Problem to solve:
Please return the lines below verbatim, beginning at the one that has "index mcp: (624, 673)" and stopping after the one that has "ring tip: (660, 393)", and add no other lines.

►

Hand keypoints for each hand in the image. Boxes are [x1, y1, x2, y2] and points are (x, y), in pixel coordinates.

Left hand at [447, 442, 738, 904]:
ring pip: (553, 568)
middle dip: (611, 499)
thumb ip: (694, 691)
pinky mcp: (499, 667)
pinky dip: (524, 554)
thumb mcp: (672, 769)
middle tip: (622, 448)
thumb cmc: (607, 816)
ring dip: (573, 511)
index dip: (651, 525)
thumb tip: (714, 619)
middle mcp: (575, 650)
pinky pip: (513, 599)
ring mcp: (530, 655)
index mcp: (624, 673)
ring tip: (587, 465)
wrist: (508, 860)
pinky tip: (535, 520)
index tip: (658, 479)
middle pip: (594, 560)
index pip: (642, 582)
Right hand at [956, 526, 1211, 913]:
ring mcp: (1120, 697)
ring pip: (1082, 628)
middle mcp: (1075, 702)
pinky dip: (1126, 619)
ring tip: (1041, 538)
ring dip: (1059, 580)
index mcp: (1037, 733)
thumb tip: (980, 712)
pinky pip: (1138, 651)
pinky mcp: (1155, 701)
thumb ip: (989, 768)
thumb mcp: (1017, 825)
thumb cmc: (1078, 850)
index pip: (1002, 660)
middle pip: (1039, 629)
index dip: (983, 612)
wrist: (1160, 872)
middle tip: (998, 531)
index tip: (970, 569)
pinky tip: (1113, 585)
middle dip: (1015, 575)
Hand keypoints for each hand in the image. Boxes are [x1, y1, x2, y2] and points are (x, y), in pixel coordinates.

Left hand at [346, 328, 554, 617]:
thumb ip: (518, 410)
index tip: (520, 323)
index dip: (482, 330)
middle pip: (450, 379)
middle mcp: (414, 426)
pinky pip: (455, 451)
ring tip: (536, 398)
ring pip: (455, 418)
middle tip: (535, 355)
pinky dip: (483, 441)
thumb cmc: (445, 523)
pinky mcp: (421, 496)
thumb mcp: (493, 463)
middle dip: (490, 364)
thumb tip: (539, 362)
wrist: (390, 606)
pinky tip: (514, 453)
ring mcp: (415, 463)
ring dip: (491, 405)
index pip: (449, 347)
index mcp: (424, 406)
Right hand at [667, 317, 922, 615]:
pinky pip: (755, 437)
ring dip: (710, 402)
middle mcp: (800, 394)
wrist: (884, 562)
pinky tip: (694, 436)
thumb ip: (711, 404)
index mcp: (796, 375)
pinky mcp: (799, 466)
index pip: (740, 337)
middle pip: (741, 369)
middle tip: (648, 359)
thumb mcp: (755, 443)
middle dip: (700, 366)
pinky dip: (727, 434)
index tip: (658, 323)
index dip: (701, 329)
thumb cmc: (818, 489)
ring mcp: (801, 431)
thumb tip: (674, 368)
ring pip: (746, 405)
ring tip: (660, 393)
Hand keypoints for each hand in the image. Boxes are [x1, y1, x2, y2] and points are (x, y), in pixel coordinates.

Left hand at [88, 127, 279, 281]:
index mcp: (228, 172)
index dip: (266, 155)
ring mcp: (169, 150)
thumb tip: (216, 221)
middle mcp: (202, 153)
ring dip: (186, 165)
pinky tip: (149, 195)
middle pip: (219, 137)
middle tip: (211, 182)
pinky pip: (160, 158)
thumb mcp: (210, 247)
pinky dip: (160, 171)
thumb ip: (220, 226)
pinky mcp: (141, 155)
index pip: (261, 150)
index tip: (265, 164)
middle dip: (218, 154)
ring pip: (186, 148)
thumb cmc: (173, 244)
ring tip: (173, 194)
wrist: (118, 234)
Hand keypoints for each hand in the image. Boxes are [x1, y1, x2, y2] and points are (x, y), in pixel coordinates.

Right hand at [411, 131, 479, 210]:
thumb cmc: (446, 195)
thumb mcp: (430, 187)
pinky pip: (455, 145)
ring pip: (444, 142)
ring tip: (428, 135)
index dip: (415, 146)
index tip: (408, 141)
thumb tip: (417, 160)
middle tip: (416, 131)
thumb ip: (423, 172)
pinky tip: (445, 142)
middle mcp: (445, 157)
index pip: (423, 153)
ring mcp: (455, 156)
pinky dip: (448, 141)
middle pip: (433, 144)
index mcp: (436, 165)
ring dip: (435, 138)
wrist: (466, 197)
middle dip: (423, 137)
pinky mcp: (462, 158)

◄
►

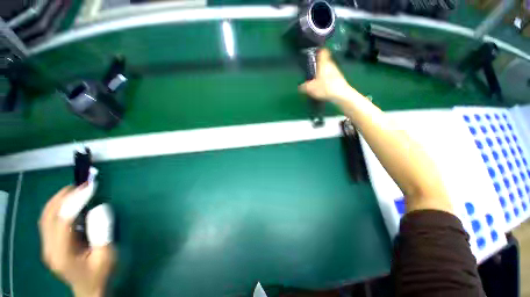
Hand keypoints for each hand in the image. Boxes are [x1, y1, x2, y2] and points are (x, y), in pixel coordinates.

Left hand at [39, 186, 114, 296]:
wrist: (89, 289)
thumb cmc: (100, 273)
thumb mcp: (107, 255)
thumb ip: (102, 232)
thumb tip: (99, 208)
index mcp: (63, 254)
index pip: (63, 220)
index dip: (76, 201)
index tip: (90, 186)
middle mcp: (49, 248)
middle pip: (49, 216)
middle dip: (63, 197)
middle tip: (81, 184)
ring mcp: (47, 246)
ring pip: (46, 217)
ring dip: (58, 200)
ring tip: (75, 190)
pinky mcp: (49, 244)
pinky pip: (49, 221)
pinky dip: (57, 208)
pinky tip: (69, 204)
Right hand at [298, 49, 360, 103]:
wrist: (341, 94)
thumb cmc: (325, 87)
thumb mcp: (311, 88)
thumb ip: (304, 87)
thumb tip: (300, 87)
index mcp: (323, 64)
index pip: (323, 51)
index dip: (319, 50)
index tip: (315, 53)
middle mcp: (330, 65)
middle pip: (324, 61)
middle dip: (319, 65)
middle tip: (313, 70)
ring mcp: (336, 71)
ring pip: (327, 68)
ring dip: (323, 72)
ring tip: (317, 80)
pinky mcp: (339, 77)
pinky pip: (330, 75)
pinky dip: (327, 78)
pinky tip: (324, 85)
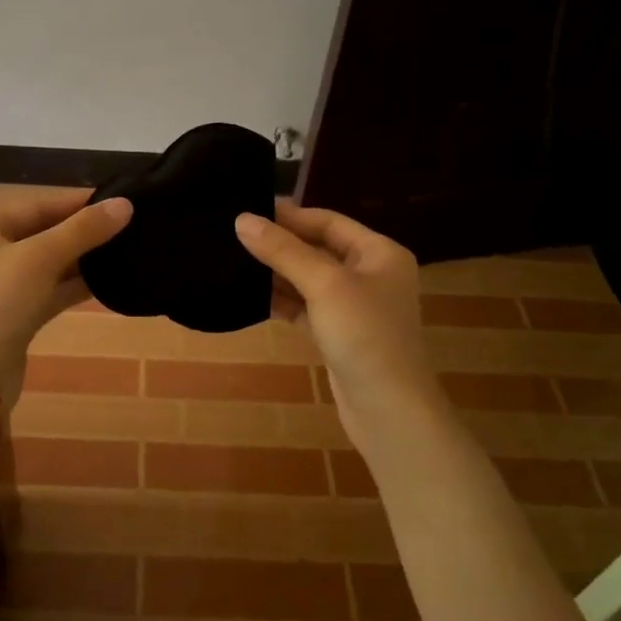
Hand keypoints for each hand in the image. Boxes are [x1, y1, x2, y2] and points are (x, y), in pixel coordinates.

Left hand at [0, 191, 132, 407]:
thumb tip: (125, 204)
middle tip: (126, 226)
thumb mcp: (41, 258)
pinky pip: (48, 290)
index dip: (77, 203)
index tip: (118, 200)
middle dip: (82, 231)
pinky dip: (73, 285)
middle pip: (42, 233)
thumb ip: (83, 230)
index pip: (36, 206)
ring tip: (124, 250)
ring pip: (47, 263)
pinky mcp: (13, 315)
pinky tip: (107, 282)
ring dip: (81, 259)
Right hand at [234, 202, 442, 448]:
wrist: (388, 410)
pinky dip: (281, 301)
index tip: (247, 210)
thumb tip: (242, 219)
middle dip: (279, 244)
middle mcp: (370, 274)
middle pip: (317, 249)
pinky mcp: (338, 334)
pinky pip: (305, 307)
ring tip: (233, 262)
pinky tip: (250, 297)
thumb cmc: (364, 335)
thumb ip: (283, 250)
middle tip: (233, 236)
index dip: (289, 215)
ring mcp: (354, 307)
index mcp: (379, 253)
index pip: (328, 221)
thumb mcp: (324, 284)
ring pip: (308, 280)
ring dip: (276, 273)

◄

Exercise answer:
index mcp: (624, 673)
ring tip: (587, 465)
wrist: (508, 860)
pinky tip: (535, 520)
index tip: (658, 479)
middle pip: (594, 560)
index pip: (642, 582)
Right hand at [956, 526, 1211, 913]:
ring mcp: (1120, 697)
ring pip: (1082, 628)
middle mcp: (1075, 702)
pinky dip: (1126, 619)
ring tip: (1041, 538)
ring dip: (1059, 580)
index mcp: (1037, 733)
thumb tip: (980, 712)
pinky pip: (1138, 651)
pinky mcp: (1155, 701)
thumb ip: (989, 768)
thumb mcp: (1017, 825)
thumb cmc: (1078, 850)
index pip: (1002, 660)
middle pip: (1039, 629)
index dip: (983, 612)
wrist: (1160, 872)
middle tip: (998, 531)
index tip: (970, 569)
pinky tip: (1113, 585)
middle dip: (1015, 575)
Hand keypoints for each hand in the image. Boxes are [x1, y1, x2, y2] and points are (x, y), in pixel coordinates.

Left hand at [346, 328, 554, 617]:
thumb ip: (518, 410)
index tip: (520, 323)
index dip: (482, 330)
middle pip: (450, 379)
middle mcp: (414, 426)
pinky pip: (455, 451)
ring tip: (536, 398)
ring pip: (455, 418)
middle tip: (535, 355)
pinky dip: (483, 441)
thumb cmc: (445, 523)
pinky mcp: (421, 496)
thumb mcp: (493, 463)
middle dip: (490, 364)
thumb tip: (539, 362)
wrist: (390, 606)
pinky tip: (514, 453)
ring mcp: (415, 463)
ring dip: (491, 405)
index pip: (449, 347)
index mcp: (424, 406)
Right hand at [667, 317, 922, 615]:
pinky pip: (755, 437)
ring dip: (710, 402)
middle mcp: (800, 394)
wrist: (884, 562)
pinky tip: (694, 436)
thumb ip: (711, 404)
index mcp: (796, 375)
pinky mcp: (799, 466)
index pip: (740, 337)
middle pip: (741, 369)
middle tip: (648, 359)
thumb mcp: (755, 443)
middle dip: (700, 366)
pinky dip: (727, 434)
index tip: (658, 323)
index dip: (701, 329)
thumb cmc: (818, 489)
ring mcp: (801, 431)
thumb tip: (674, 368)
ring pip: (746, 405)
ring tip: (660, 393)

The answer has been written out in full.